As I’ve said before, it is maybe a little odd that all of my closest friends are twenty years older than me, but it’s just the way it is. I do have younger friends, of course: old uni friends, although we’ve largely lost touch these days as a result of careers and families scattering us across the UK and indeed the world; there are ‘mum’ friends, parents of Eloise and Finley’s schoolmates; and ‘couple’ friends Jacob and I made when we were together. But they’re all … more acquaintances, I suppose. We get together for coffee, discuss sleepovers and school events, have nights at the cinema or the odd dinner, but I’ve never really felt that I can talk to them, not about the things that really matter. I suppose that for years I had Jacob for all that – my teenage sweetheart, my husband, my best friend. I didn’t need anyone else. When my marriage fell apart, it was Ruth and Deborah at work who saved me, who took me under their motherly wings, and helped me put my life back together. They’re both married: Ruth is on her second marriage after her first husband died young, and Deborah, ‘a late bloomer’, in her own words, didn’t meet her soulmate until she was forty-five. She doesn’t have kids; Ruth has one son, now in his thirties and living in
Canada. The three of us were already friends – they’d both joined the practice not long after I did and we’d hit it off straight away – but during those long, sad months they almost took on the role of surrogate mums too, doling out hugs and advice (and cake and wine, of course, on occasion) with unending patience and kindness.

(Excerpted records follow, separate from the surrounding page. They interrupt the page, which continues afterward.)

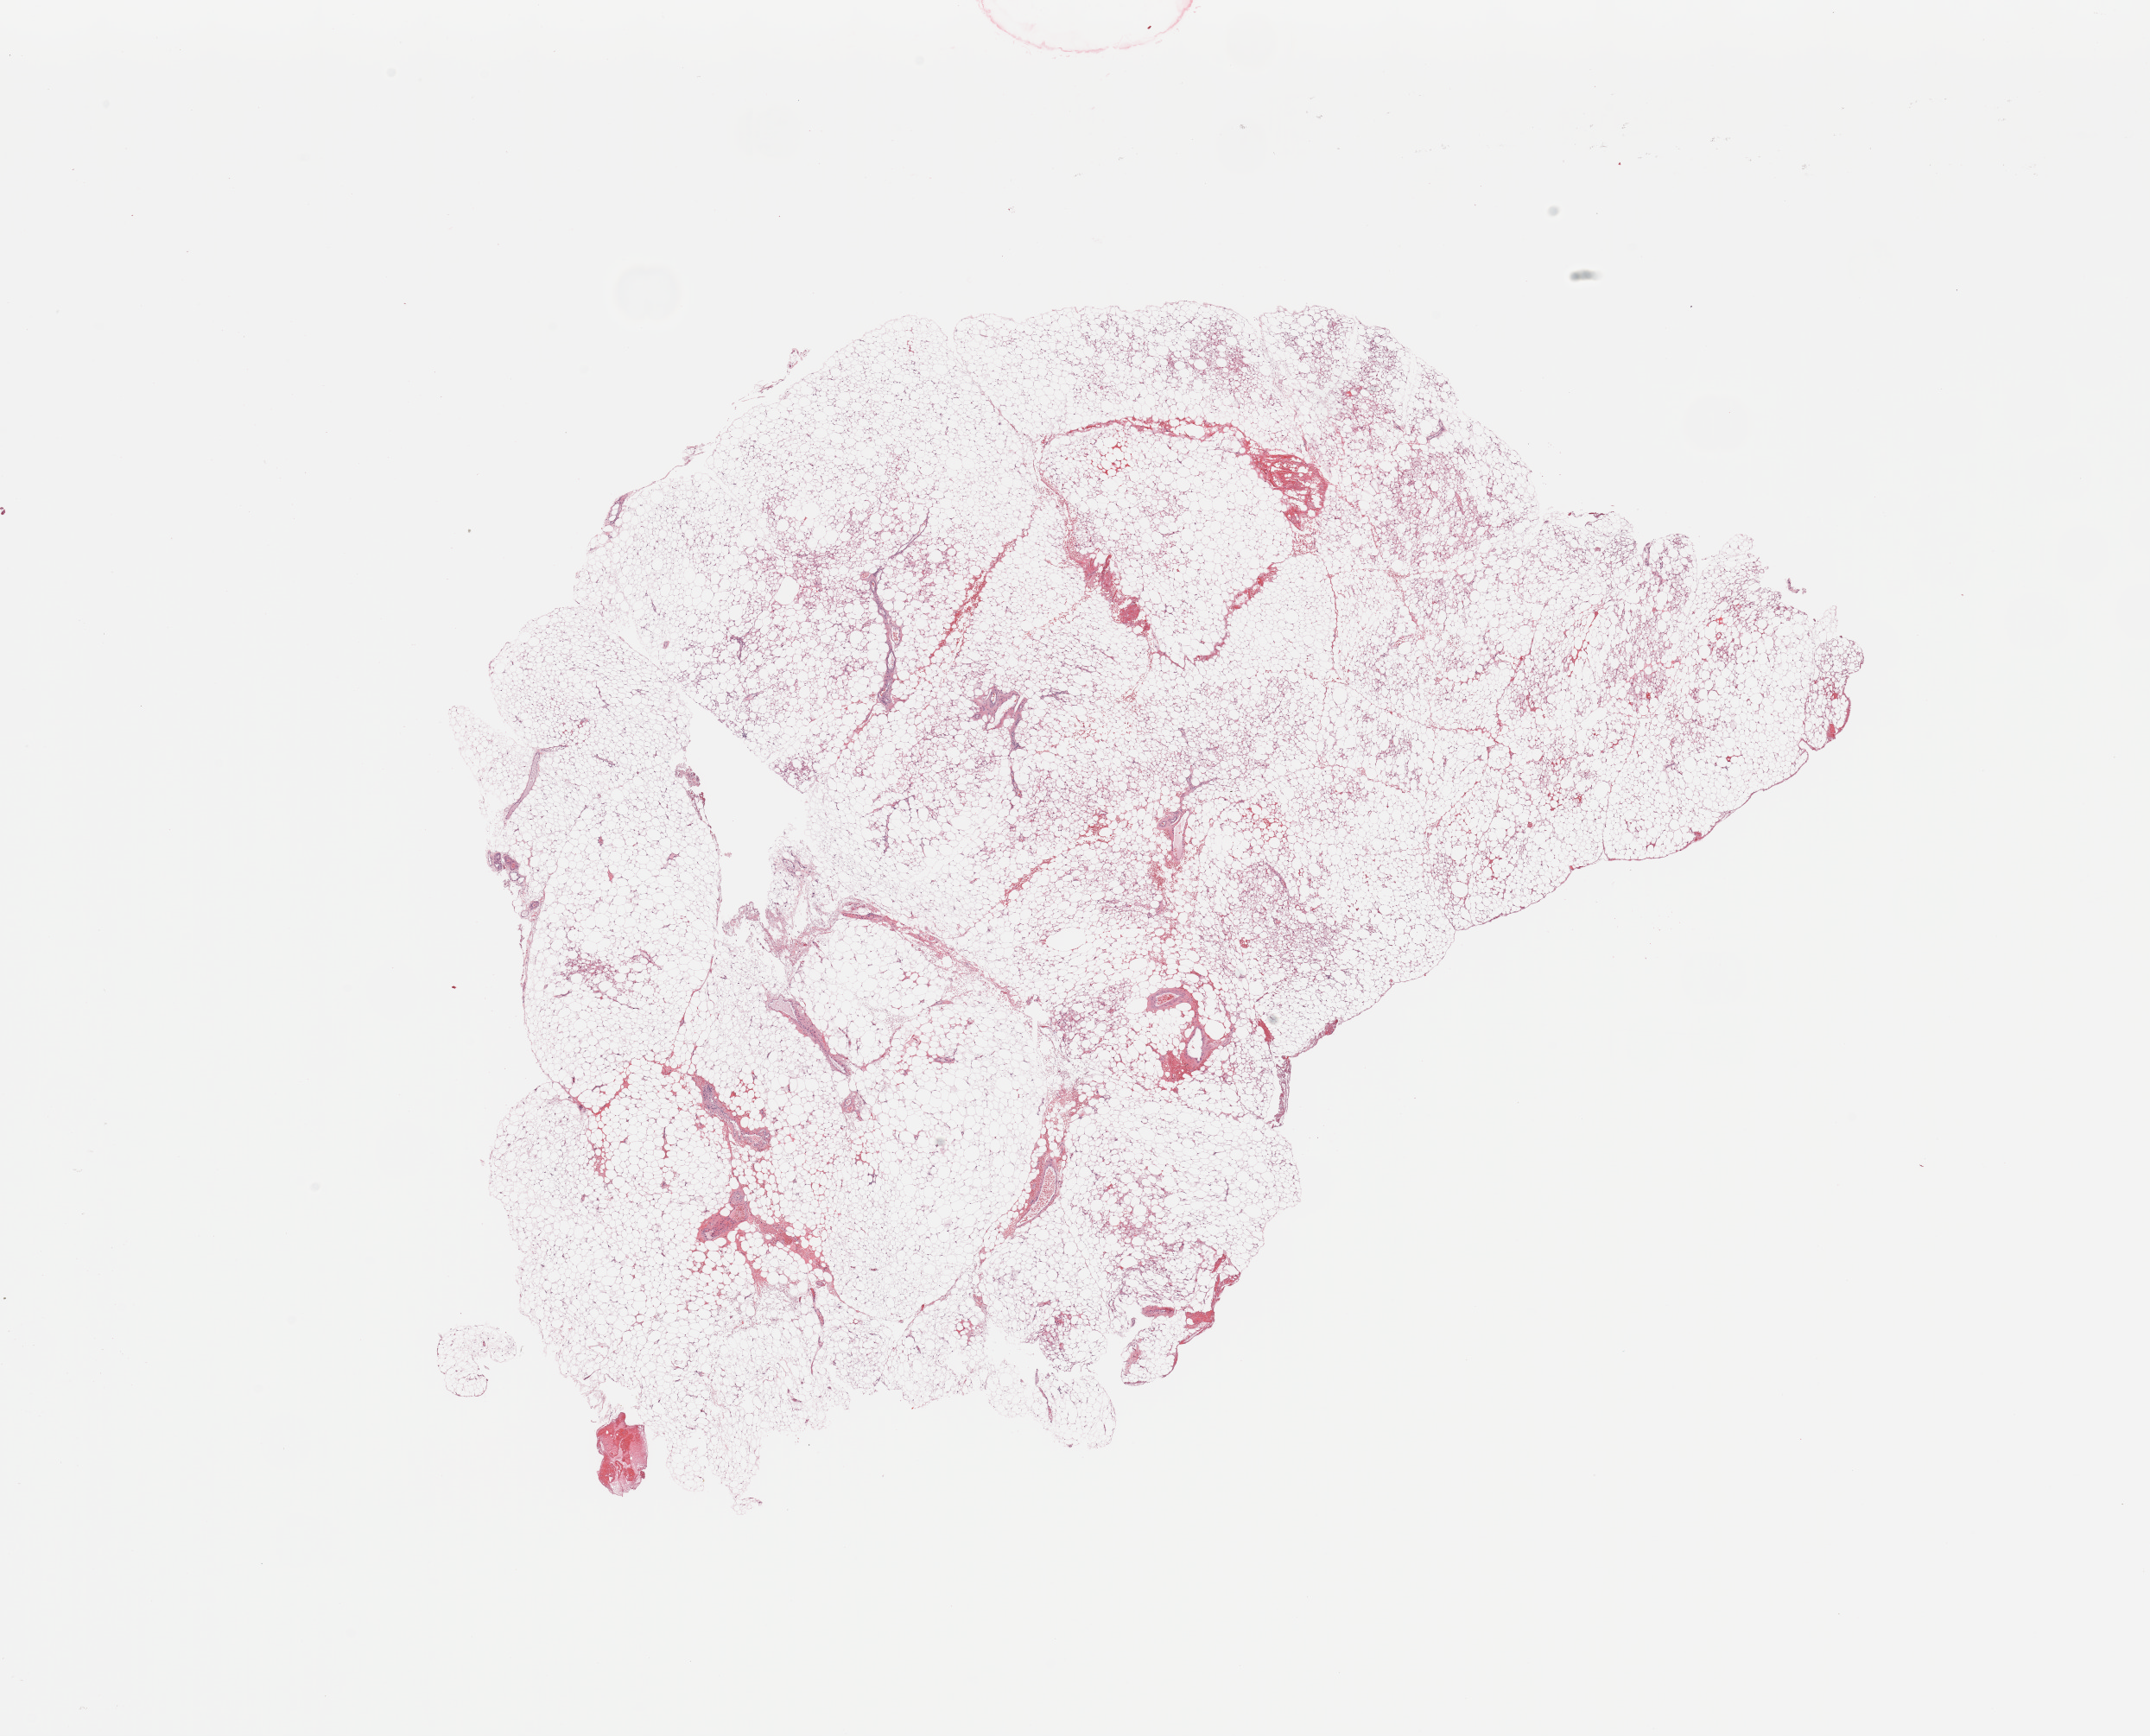
Whole-slide histology image, H&E — whole scanned area (about 19.7 x 15.9 mm) shown as a low-resolution overview; normal (non-tumour) tissue sample, kidney. Patient: male, age 51 years.
This section: normal (non-tumour) tissue from the same patient. Patient diagnosis: Renal cell carcinoma, NOS.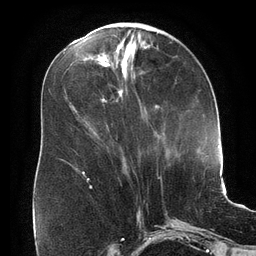
Breast MRI (dynamic contrast-enhanced), one axial slice; slice 67 of 134 in the series (ordered by position); cropped to one breast; dynamic contrast-enhanced series, time point 2 of 6 at this slice position (early post-contrast); 3 T; TE 2.7 ms, TR 6.5 ms; 256 × 256 image matrix. Female patient.
Outlined on this slice (semi-automatic segmentation, software-assisted and operator-edited):
- enhancing-tissue mask used for the functional tumour volume (all voxels passing the contrast-enhancement thresholds inside the analysis volume; usually the tumour): bounding box [x1, y1, x2, y2] px = [82, 105, 160, 177]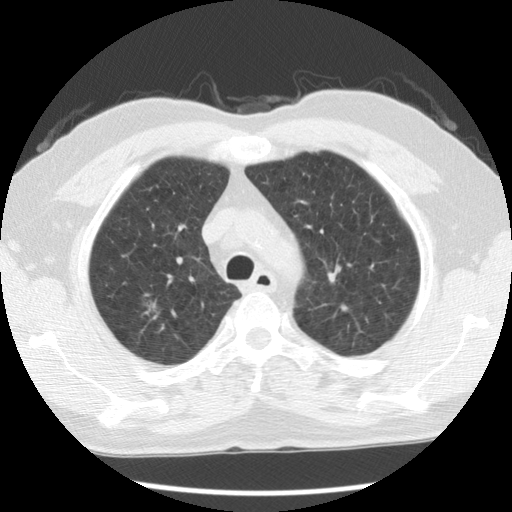
Axial slice from a low-dose chest CT screening exam, first (baseline) screen, lung window (W 1500 / L -600 HU), 2.5 mm slice thickness, slice 86 of 110 in the series. Male participant, aged 68 years at enrolment. Former smoker at enrolment.
Lesion marked by an expert reader, box from (x=133, y=292) to (x=169, y=327) px. Screening reader's record for this exam (one nodule recorded; not confirmed to be the boxed lesion): non-calcified nodule or mass ≥4 mm, right upper lobe, 9 × 7 mm, poorly defined margins, ground glass attenuation.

Brenda and Barbara, who only knew me after the worst was over, have been equally kind, both more than happy to pop round and watch the kids at short notice if I need to go out, despite neither being mums themselves. Brenda, she confided once during a leisurely Sunday lunch last summer, was unable to conceive with her late husband, although I never got the impression that this was a great sadness in her life, rather something to be accepted and moved on from. Barbara, who’s had several long-term female partners but never married, simply shrugged when I asked her if she’d ever wanted to be a mum.

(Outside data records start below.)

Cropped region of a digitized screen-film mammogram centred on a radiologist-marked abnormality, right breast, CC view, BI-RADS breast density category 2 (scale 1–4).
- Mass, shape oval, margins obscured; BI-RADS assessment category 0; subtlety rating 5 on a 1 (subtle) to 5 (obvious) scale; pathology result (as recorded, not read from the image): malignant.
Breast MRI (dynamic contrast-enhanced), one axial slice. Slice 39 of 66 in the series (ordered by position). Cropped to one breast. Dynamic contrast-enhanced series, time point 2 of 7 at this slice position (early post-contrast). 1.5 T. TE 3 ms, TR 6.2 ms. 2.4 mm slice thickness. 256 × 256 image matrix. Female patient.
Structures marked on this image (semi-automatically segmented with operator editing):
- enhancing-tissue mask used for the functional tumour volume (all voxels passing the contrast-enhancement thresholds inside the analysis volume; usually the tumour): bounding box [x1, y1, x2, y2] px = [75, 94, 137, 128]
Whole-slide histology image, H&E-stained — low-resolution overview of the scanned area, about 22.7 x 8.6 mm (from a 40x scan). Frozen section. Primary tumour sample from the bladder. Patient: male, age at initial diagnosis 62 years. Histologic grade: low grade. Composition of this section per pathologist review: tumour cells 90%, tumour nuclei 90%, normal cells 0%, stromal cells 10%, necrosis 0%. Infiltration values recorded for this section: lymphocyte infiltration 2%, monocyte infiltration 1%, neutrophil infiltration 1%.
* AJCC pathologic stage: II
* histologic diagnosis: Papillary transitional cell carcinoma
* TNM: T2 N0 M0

‘It was never a priority for me, no. And it all seemed so complicated, you know, with two women? I mean, I know nowadays there are lots of options, but you know … I’m fine with it,’ she smiled.

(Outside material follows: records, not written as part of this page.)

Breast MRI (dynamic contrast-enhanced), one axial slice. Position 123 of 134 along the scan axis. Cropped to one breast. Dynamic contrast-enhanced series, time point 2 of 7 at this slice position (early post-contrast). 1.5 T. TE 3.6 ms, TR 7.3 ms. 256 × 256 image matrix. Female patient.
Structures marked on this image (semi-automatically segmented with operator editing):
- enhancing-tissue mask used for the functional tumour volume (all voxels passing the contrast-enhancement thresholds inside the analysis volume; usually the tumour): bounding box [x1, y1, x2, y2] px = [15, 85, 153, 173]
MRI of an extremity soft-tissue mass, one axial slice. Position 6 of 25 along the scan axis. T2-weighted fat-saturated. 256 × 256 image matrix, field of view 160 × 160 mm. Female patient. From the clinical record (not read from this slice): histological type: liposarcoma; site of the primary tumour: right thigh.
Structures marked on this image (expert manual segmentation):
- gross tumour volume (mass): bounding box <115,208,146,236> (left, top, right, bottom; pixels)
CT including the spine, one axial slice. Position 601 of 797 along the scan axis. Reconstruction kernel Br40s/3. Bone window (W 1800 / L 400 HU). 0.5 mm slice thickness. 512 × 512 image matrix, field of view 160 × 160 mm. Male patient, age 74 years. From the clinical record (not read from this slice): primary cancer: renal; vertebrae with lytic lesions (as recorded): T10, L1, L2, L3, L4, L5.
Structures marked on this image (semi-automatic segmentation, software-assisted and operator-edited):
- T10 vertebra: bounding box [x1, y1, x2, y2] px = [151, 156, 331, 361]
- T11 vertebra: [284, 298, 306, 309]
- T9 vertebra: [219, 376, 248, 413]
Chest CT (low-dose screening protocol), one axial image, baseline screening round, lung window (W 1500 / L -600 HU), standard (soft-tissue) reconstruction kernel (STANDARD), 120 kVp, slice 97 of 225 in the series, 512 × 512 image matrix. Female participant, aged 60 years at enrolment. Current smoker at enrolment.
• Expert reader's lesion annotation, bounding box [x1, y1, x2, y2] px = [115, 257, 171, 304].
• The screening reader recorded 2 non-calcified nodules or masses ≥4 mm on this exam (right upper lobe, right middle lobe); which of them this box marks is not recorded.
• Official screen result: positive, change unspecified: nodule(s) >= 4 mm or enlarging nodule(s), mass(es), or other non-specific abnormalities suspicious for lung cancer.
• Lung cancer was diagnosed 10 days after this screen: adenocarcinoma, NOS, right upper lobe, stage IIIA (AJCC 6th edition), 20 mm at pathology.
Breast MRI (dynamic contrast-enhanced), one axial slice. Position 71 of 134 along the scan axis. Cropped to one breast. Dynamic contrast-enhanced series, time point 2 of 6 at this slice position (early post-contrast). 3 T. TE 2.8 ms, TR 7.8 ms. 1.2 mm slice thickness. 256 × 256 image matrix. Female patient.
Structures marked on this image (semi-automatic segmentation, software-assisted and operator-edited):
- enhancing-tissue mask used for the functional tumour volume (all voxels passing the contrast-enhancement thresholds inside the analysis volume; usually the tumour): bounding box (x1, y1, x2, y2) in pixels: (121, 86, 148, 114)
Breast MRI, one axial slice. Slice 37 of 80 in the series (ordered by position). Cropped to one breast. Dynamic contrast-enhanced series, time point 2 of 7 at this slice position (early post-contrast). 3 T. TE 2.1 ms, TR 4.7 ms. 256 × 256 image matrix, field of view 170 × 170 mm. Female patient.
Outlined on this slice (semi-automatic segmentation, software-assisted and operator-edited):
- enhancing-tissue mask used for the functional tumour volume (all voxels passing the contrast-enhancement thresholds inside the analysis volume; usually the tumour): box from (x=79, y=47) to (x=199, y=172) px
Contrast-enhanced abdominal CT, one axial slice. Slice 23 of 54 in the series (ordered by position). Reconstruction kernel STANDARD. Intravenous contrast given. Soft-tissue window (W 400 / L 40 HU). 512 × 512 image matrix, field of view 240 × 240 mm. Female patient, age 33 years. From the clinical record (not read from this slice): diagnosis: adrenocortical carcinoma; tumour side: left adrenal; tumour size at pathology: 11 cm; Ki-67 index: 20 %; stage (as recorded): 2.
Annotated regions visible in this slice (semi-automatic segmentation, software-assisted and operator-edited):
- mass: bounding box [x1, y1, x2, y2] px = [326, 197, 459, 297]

‘How’s Robin these days?’ asks Ruth now. ‘No more … odd incidents?’
‘She’s great,’ I say. ‘No, nothing odd. I don’t know, I probably read too much into that, you know? She’s invaluable, to be honest. Can’t imagine what I’d do if she ever left.’
‘Good. Well, let’s hope she won’t then,’ says Ruth. ‘Right, shall we head back down? I need coffee.’
We stand up and start the descent, following the winding path that will take us back down to where we’ve parked our cars. Ruth and Deborah start chatting about some work thing and I tune out, my mind drifting back to one of the ‘odd’ incidents Ruth mentioned. The first was on a Monday morning a few months after Robin started working for me. I’d got halfway to work when I realised I’d left some files at home – stuff I’d been working on over the weekend – so I’d rushed home again to pick them up. I pounded up the stairs to my bedroom, which doubles as a home office with a small desk fitting snugly into an alcove by the window. When I burst in, breathless, Robin, who was wearing headphones to listen to music as she cleaned, was standing at the desk. She had a sheaf of papers in her hands and was leafing through them. When I tapped her on the shoulder she jumped so violently and whirled round to face me so abruptly that I almost lost my footing, staggering backwards.